Selecting your tool for processing PDFs¶
Selectable text? | |||
Yes | No | ||
Tabular data? | Yes | Camelot | Sigh, read below |
No | pdfminer.six or pdfplumber | OCRmyPDF or Tika |
Camelot¶
Camelot is great for extracting tabular data from PDFs. It's like Tabula, but a hundred times better.
Requires selectable text
pdfminer.six¶
If you have a PDF that has selectable text, you can use pdfminer.six to extract the text into a Python script. There are about ten thousand other libraries you can use to do this, but I find pdfminer.six to be the easiest to use.
Requires selectable text
pdfplumber¶
Another option for selectable text is pdfplumber, which is infinitely powerful but more complex than pdfminer.six.
Requires selectable text
Tika¶
Tika is a dream. You can throw any sort of document at it - PDF, Word, Excel, PowerPoint, HTML, etc. - and it will extract the text for you. If you have tesseract installed it will also extract the text from images. It isn't the easiest to install, but it's more than worth it.
OCRmyPDF¶
OCRmyPDF is great to quickly add a layer of text onto your document. Find out more on the OCR tools page.
OCR with tabular data¶
If you can't select the text in your PDF, it needs to be converted into text. OCR (optical character recognition) takes images and tries to make guesses about what the text is.

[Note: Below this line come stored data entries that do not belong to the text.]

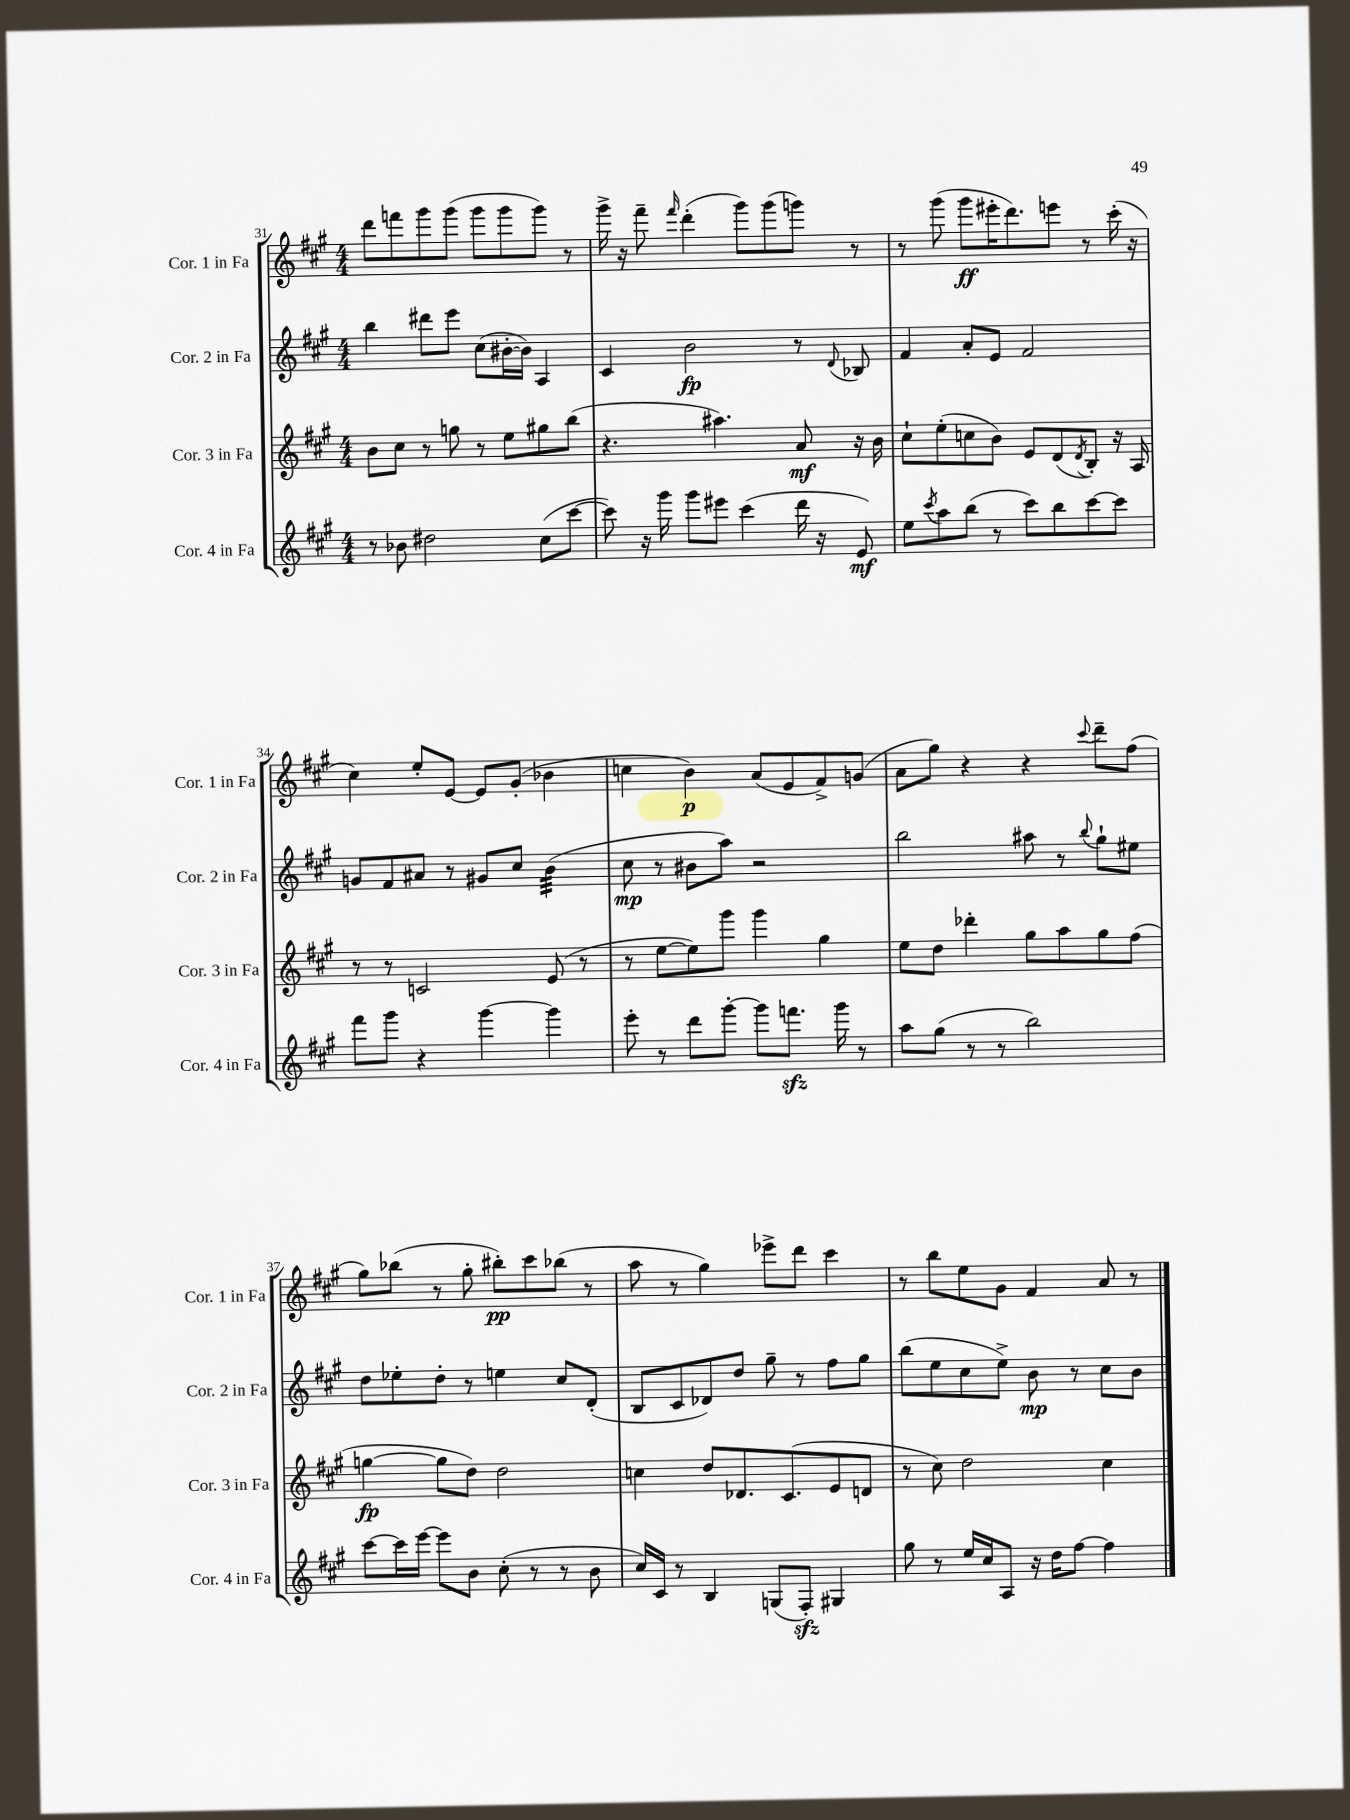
<<
\new StaffGroup <<
\new Staff = "s0" \with { instrumentName = "Cor. 1 in Fa" shortInstrumentName = "Cor. 1 in Fa" } {
    \clef treble \key a \major \numericTimeSignature \time 4/4
    d'''8 f'''8 gis'''8 gis'''8( gis'''8 gis'''8 gis'''8) r8 |
    gis'''16-> r16 fis'''8-- \grace { fis'''16 } d'''4-.( gis'''8) gis'''8( g'''8) r8 |
    r8 gis'''8( gis'''8\ff eis'''16-. d'''8.) e'''8 r8 cis'''16-.( r16 |
    cis''4) e''8-. e'8~ e'8 gis'8-.( bes'4 |
    c''4 b'4\p) a'8( e'8 fis'8->) g'8( |
    a'8 gis''8) r4 r4 \appoggiatura { cis'''8 } d'''8-- fis''8( |
    gis''8) bes''8( r8 gis''8-. bis''8-.\pp) cis'''8 bes''8( r8 |
    a''8 r8 gis''4) ees'''8-> d'''8 cis'''4 |
    r8 b''8 e''8 gis'8 fis'4 a'8 r8 \bar "|." |
}
\new Staff = "s1" \with { instrumentName = "Cor. 2 in Fa" shortInstrumentName = "Cor. 2 in Fa" } {
    \clef treble \key a \major \numericTimeSignature \time 4/4
    b''4 dis'''8 e'''8 cis''8( bis'16~-. bis'16) a4 |
    cis'4 b'2\fp r8 \appoggiatura { d'8 } bes8 |
    fis'4 a'8-. e'8 fis'2 |
    g'8 fis'8 ais'8 r8 gis'8 cis''8 b'4:32( |
    cis''8\mp r8 bis'8 a''8) r2 |
    b''2 ais''8 r8 \appoggiatura { b''8 } gis''8-! eis''8 |
    d''8 ees''8-. d''8-. r8 e''4 cis''8 d'8-.( |
    b8 cis'8 des'8) d''8 gis''8-- r8 fis''8 gis''8 |
    b''8( e''8 cis''8 e''8->) b'8\mp r8 cis''8 b'8 \bar "|." |
}
\new Staff = "s2" \with { instrumentName = "Cor. 3 in Fa" shortInstrumentName = "Cor. 3 in Fa" } {
    \clef treble \key a \major \numericTimeSignature \time 4/4
    b'8 cis''8 r8 g''8 r8 e''8 gis''8 b''8( |
    r4. ais''4.) a'8\mf r16 b'16 |
    cis''8-! e''8-.( c''8 b'8) e'8 d'8( \acciaccatura { d'8 } b8-.) r16 a16 |
    r8 r8 c'2 e'8( r8 |
    r8 e''8~ e''8) gis'''8 gis'''4 gis''4 |
    e''8 d''8 des'''4-. gis''8 a''8 gis''8 fis''8( |
    g''4~\fp g''8 d''8) d''2 |
    c''4 d''8 des'8. cis'8.( e'8 d'8 |
    r8 cis''8) d''2 cis''4 \bar "|." |
}
\new Staff = "s3" \with { instrumentName = "Cor. 4 in Fa" shortInstrumentName = "Cor. 4 in Fa" } {
    \clef treble \key a \major \numericTimeSignature \time 4/4
    r8 bes'8 dis''2 cis''8( cis'''8~ |
    cis'''8) r16 gis'''16 gis'''8 eis'''8 cis'''4( d'''16 r16 e'8\mf) |
    e''8 \acciaccatura { cis'''8 } a''8 b''8( r8 cis'''8) b''8 cis'''8~ cis'''8 |
    fis'''8 gis'''8 r4 gis'''4~ gis'''4 |
    e'''8-. r8 d'''8 gis'''8~-. gis'''8 f'''8.\sfz gis'''16 r8 |
    a''8 gis''8( r8 r8 b''2) |
    cis'''8~ cis'''16 e'''16~ e'''8 b'8 cis''8-.( r8 r8 b'8 |
    cis''16) cis'16 r8 b4 g8( fis8-.\sfz) gis4 |
    gis''8 r8 e''16 cis''16 a8 r16 d''16 fis''8~ fis''4 \bar "|." |
}
>>
>>
\layout { \context { \Score currentBarNumber = #31 } }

It can be incredibly useful if you're making a rough guess about the content of a long document, but I'm really against using it for tabular data. Typically tabular data is a long list of important numbers, where accidentally reading a 7
as a 1
is going to cause a lot of trouble. Since you're probably going to be doing some sort of analysis on the data, you want to make sure you're getting the right numbers!
If you use an OCR tool on a PDF and then feed it into something like Camelot to create a CSV, you're bound to get errors: but because the process is so easy you probably won't realize it. Doing manual input in those situations goes a long way to really confirm what the data is.